Inizialmente, i dati correlati a questa scoperta sono stati ignorati per quasi un decennio, poiché considerati anomalie. Tuttavia, dopo aver riesaminato i dati nove anni dopo, il professor Sweetman e il suo team hanno riconosciuto la veridicità di questa scoperta rivoluzionaria.
“La nostra scoperta dell”Ossigeno Oscuro’ è stata un cambiamento di paradigma nella nostra comprensione dell’oceano profondo e, potenzialmente, della vita sulla Terra, ma ha sollevato più domande che risposte”, ha affermato il professor Sweetman. “Questa nuova ricerca ci permetterà di approfondire alcune di queste questioni scientifiche. Se dimostriamo che la produzione di ossigeno è possibile in assenza di fotosintesi, cambia il modo in cui consideriamo la possibilità di vita su altri pianeti. Infatti, siamo già in conversazione con esperti della NASA che ritengono che l”Ossigeno Oscuro’ potrebbe rimodellare la nostra comprensione di come la vita possa essere sostenuta su altri pianeti senza luce solare diretta.”
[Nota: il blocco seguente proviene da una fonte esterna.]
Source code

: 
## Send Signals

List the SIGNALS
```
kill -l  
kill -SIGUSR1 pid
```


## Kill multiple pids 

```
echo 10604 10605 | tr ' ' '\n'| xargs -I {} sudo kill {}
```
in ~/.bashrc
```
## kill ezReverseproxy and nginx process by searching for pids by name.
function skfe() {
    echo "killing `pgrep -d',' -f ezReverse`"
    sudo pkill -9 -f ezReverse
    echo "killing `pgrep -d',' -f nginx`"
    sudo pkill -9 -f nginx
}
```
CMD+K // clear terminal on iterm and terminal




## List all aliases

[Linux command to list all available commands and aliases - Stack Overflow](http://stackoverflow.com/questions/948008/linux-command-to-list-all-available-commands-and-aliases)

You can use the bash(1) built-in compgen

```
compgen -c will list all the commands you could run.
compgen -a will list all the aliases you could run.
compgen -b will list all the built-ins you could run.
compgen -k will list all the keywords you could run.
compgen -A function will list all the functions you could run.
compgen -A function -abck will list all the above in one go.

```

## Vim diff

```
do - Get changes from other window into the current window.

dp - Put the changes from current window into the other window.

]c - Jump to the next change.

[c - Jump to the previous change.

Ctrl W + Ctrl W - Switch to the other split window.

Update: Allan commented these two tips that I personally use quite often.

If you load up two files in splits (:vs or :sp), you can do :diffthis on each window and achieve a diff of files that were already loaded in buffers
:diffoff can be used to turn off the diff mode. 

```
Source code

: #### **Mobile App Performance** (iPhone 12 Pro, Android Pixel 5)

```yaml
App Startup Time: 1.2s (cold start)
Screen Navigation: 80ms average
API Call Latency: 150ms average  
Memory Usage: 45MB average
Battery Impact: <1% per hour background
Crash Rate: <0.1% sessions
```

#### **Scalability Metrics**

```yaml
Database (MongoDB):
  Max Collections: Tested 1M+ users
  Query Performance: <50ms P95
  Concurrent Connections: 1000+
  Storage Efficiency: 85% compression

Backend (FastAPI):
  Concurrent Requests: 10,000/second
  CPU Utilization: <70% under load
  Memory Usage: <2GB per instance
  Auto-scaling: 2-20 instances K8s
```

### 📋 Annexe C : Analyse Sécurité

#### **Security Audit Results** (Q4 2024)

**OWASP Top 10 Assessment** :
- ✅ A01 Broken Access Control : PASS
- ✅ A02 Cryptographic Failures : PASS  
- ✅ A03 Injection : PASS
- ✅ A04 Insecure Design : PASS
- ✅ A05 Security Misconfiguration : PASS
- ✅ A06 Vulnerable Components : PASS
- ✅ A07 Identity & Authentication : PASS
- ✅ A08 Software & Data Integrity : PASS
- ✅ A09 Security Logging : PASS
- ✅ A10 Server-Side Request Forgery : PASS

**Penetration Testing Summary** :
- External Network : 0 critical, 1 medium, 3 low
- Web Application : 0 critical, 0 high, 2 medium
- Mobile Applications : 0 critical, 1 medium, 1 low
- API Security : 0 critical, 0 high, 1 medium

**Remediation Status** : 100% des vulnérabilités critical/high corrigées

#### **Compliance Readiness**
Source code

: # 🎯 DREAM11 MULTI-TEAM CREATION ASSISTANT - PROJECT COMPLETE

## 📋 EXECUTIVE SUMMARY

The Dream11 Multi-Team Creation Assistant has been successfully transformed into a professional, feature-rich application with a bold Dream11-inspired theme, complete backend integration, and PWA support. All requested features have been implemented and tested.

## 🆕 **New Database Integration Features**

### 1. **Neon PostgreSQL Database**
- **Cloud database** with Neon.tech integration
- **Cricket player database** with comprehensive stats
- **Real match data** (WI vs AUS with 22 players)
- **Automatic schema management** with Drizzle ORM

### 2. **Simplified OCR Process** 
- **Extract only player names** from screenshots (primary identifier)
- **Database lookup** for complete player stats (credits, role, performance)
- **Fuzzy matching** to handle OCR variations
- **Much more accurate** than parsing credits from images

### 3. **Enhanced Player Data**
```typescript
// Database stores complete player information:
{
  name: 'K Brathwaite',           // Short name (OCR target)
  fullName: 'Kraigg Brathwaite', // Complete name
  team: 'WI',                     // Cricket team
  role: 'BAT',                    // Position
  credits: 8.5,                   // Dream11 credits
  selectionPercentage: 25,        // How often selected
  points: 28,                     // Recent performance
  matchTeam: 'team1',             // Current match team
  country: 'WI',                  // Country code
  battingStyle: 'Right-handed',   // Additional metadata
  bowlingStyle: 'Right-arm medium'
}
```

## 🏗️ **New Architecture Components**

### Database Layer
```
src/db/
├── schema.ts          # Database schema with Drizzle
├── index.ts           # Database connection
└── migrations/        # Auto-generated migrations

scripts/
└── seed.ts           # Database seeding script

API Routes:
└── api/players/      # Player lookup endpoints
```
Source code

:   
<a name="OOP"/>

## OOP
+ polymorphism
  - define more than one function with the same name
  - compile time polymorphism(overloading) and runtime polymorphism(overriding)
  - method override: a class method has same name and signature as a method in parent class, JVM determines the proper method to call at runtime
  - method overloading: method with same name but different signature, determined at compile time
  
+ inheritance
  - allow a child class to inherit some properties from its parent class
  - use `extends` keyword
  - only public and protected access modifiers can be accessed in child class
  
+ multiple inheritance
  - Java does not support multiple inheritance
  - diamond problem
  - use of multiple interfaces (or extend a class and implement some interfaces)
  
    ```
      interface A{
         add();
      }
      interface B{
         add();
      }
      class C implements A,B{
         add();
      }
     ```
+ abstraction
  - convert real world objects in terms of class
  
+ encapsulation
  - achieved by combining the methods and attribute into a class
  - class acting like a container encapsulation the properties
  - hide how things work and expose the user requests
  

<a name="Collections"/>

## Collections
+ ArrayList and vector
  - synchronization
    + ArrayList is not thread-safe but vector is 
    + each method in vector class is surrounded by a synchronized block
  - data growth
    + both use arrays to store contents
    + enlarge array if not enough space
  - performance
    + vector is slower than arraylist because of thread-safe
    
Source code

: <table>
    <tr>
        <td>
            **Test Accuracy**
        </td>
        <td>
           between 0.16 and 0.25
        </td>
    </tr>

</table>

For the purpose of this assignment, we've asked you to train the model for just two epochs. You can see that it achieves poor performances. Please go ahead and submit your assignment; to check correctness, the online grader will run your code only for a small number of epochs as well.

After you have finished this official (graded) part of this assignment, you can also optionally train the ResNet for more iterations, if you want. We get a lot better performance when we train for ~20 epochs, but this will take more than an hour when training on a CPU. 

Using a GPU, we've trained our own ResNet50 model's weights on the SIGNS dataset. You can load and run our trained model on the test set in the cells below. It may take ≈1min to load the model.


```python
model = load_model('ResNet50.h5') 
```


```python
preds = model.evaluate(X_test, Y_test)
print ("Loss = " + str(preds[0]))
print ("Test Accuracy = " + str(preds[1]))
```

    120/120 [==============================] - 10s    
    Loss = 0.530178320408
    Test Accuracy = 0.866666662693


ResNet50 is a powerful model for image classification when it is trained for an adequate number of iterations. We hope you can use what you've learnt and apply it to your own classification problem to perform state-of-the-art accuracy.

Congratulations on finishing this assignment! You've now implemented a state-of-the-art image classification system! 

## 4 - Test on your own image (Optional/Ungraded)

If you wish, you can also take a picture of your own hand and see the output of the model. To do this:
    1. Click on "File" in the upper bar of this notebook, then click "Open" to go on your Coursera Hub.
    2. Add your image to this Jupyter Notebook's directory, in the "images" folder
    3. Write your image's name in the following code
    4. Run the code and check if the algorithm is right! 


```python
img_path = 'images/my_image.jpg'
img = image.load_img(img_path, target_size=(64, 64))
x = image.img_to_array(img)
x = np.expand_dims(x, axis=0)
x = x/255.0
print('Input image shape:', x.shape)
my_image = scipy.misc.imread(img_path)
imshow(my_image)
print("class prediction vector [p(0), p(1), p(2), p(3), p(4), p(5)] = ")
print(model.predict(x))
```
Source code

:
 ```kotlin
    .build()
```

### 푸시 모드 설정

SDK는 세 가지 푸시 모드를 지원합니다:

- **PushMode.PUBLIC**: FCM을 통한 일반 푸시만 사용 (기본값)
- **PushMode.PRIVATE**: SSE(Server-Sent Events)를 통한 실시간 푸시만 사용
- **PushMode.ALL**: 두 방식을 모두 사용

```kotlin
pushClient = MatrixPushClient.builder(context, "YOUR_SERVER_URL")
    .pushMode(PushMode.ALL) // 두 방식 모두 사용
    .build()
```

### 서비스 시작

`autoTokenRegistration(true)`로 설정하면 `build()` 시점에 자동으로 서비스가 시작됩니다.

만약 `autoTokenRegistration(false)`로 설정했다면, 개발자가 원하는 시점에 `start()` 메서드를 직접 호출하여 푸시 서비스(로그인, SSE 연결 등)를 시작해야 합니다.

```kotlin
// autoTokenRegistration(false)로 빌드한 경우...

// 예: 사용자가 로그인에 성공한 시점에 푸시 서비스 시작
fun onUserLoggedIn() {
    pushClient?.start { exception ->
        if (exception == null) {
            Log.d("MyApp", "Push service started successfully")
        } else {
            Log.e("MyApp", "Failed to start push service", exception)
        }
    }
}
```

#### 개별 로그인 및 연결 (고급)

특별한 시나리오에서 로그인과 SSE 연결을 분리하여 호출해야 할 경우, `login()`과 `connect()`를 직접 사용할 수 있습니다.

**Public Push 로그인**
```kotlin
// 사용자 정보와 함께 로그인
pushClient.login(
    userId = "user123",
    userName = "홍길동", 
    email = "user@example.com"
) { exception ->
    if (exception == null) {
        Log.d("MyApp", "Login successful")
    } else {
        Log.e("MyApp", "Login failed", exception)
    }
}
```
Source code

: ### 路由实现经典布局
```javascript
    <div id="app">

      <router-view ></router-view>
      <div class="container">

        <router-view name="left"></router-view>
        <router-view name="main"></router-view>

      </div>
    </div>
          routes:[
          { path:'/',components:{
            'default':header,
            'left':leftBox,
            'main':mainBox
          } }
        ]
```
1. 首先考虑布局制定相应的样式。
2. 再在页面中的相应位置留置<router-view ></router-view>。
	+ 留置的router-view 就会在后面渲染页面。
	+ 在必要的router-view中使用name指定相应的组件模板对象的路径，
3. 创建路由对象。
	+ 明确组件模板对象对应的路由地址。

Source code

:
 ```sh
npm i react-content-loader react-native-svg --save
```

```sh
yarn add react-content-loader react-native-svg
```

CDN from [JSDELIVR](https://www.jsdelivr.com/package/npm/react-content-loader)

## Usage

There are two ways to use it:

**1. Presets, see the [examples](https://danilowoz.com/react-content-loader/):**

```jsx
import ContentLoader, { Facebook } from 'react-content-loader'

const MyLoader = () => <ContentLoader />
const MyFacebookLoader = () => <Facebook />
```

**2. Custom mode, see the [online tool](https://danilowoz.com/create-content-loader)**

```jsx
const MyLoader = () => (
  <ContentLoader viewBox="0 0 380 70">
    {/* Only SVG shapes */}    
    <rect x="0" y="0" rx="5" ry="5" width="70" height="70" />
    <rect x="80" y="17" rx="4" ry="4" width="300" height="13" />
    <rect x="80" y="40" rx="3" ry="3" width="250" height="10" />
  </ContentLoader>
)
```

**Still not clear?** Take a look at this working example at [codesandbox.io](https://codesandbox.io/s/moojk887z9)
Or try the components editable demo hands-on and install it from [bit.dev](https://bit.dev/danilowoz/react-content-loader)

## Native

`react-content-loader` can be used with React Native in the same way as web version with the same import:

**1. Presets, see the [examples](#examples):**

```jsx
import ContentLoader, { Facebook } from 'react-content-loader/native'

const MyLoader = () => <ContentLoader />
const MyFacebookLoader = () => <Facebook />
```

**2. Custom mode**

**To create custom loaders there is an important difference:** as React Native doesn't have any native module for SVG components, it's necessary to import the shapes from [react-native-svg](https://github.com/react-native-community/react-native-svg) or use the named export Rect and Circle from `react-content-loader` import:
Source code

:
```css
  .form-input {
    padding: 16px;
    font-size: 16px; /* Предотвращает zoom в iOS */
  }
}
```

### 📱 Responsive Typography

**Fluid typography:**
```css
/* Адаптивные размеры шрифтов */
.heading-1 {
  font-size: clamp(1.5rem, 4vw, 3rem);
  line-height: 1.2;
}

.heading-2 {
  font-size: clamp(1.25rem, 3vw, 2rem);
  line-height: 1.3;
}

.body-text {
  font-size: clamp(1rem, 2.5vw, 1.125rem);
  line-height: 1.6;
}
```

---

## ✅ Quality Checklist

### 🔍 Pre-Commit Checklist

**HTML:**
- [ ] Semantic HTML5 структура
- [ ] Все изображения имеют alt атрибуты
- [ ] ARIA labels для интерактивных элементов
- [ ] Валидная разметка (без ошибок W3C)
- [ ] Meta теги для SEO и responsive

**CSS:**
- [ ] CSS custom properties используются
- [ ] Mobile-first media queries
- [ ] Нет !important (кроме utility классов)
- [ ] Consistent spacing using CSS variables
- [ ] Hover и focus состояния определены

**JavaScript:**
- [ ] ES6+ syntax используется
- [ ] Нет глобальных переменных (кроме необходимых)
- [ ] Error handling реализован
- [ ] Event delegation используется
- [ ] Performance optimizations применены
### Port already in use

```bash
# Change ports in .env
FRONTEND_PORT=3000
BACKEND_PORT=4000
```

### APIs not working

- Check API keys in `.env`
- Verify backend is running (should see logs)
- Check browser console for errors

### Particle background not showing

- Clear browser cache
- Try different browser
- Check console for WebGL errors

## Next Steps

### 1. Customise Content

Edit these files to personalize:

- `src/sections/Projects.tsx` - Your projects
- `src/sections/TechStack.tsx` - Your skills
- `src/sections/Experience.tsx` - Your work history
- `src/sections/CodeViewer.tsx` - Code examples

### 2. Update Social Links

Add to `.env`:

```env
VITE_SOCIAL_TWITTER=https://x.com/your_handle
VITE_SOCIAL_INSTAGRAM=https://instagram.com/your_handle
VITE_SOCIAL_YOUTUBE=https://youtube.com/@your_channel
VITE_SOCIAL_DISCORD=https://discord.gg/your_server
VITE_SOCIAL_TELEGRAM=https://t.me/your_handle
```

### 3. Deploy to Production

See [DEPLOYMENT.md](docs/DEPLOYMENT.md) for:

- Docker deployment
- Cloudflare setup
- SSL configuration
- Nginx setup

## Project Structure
La scoperta dell'”Ossigeno Oscuro” è avvenuta in una regione dell’oceano profondo nota come Zona Clarion-Clipperton, un’ampia area pianeggiante del fondale marino che si estende tra Hawaii e Messico. È un’area in cui le compagnie minerarie hanno già pianificato di iniziare a raccogliere noduli polimetallici* per i loro metalli rari. Il team di ricerca della SAMS sta cercando di capire se la produzione di “Ossigeno Oscuro” avviene anche in altre aree dell’oceano profondo e inizierà le indagini entro la fine dell’anno.
Non è ancora chiaro quale ruolo svolgano queste “rocce” produttrici di ossigeno nell’ecosistema del fondale marino profondo e quale impatto potrebbe avere la loro raccolta tramite l’estrazione mineraria. Dato che le compagnie minerarie stanno pianificando di presentare le prime domande di licenza per iniziare la raccolta quest’anno, i prossimi anni di ricerca saranno cruciali per la conservazione e la protezione del fondale marino profondo.
Il programma di ricerca triennale indagherà se durante la creazione dell'”Ossigeno Oscuro” viene rilasciato idrogeno e se questo viene utilizzato come fonte di energia per una comunità insolitamente ampia di microbi in alcune parti dell’oceano profondo, oltre a come il cambiamento climatico potrebbe influenzare l’attività biologica nell’oceano profondo.
“Ecco perché la ricerca ora è cruciale”, ha affermato il professor Sweetman. “Se il processo avviene naturalmente e noi estraiamo questi campioni, ciò potrebbe avere un certo effetto sul fondale marino profondo. La cosa prudente da fare è esplorare e cercare di capire cosa sta succedendo qui, prima di procedere con lo sfruttamento. Sappiamo che l’estrazione mineraria in acque profonde avrà un effetto sulla biodiversità e sull’ecosistema in generale. Tutto ciò che chiediamo è un po’ più di tempo per scoprire cosa sta succedendo… Cercheremo di ottenere le risposte il più rapidamente possibile, ma penso che la decisione giusta sia di aspettare un po’ più a lungo prima di decidere se questo è un lavoro che dobbiamo fare come società globale.”
Il progetto consentirà inoltre ai ricercatori di studiare il fondale marino profondo nella Zona Hadal, un’area che raggiunge profondità da 6.000 a 11.000 metri e costituisce circa il 45% dell’intero oceano. Grazie al supporto della Nippon Foundation, il team svilupperà lander autonomi appositamente costruiti e dotati di strumentazione specialistica per raggiungere tali profondità. Questi saranno i primi strumenti basati nel Regno Unito con la capacità di campionare al di sotto dei 6.000 metri.
*Concentrazione di minerali (soprattutto manganese e ferro, ma anche sodio, calcio, stronzio, rame, nichel ecc.) presenti sui fondali oceanici.